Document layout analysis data
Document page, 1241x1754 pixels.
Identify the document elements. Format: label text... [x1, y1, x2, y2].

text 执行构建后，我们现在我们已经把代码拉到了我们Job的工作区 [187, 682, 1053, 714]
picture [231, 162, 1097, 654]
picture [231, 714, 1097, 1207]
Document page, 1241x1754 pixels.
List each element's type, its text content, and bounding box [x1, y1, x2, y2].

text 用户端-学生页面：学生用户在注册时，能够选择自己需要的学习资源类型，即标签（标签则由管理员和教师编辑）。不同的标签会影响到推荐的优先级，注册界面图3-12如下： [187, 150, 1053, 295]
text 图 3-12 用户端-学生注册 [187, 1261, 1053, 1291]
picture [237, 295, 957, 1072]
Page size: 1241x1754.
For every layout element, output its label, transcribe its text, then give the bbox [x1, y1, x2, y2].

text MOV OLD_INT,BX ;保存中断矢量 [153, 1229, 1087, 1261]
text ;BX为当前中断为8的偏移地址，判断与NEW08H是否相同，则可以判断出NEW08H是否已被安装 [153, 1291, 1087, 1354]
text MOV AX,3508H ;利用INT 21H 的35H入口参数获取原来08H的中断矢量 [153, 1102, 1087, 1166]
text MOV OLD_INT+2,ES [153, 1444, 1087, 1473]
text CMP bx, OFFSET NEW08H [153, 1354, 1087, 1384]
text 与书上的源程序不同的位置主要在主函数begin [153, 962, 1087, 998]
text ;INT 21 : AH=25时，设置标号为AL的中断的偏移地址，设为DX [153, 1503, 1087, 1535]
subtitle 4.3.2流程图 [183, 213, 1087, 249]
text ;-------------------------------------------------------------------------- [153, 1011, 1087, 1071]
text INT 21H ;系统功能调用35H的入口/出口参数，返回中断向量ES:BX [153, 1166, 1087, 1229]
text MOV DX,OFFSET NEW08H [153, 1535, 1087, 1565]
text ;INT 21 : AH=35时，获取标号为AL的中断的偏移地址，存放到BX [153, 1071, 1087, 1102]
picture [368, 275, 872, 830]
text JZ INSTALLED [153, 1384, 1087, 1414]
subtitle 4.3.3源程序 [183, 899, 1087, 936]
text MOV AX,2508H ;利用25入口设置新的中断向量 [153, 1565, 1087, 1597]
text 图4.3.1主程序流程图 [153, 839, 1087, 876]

● What the task requires: Write the records out once more, exactly as shown.

● Written reply:
Document page, 1241x1754 pixels.
Identify the document elements. Format: label text... [x1, y1, x2, y2].

text 执行构建后，我们现在我们已经把代码拉到了我们Job的工作区 [187, 682, 1053, 714]
picture [231, 162, 1097, 654]
picture [231, 714, 1097, 1207]
Document page, 1241x1754 pixels.
List each element's type, its text content, and bounding box [x1, y1, x2, y2].

text 用户端-学生页面：学生用户在注册时，能够选择自己需要的学习资源类型，即标签（标签则由管理员和教师编辑）。不同的标签会影响到推荐的优先级，注册界面图3-12如下： [187, 150, 1053, 295]
text 图 3-12 用户端-学生注册 [187, 1261, 1053, 1291]
picture [237, 295, 957, 1072]
Page size: 1241x1754.
For every layout element, output its label, transcribe its text, then give the bbox [x1, y1, x2, y2].

text MOV OLD_INT,BX ;保存中断矢量 [153, 1229, 1087, 1261]
text ;BX为当前中断为8的偏移地址，判断与NEW08H是否相同，则可以判断出NEW08H是否已被安装 [153, 1291, 1087, 1354]
text MOV AX,3508H ;利用INT 21H 的35H入口参数获取原来08H的中断矢量 [153, 1102, 1087, 1166]
text MOV OLD_INT+2,ES [153, 1444, 1087, 1473]
text CMP bx, OFFSET NEW08H [153, 1354, 1087, 1384]
text 与书上的源程序不同的位置主要在主函数begin [153, 962, 1087, 998]
text ;INT 21 : AH=25时，设置标号为AL的中断的偏移地址，设为DX [153, 1503, 1087, 1535]
subtitle 4.3.2流程图 [183, 213, 1087, 249]
text ;-------------------------------------------------------------------------- [153, 1011, 1087, 1071]
text INT 21H ;系统功能调用35H的入口/出口参数，返回中断向量ES:BX [153, 1166, 1087, 1229]
text MOV DX,OFFSET NEW08H [153, 1535, 1087, 1565]
text ;INT 21 : AH=35时，获取标号为AL的中断的偏移地址，存放到BX [153, 1071, 1087, 1102]
picture [368, 275, 872, 830]
text JZ INSTALLED [153, 1384, 1087, 1414]
subtitle 4.3.3源程序 [183, 899, 1087, 936]
text MOV AX,2508H ;利用25入口设置新的中断向量 [153, 1565, 1087, 1597]
text 图4.3.1主程序流程图 [153, 839, 1087, 876]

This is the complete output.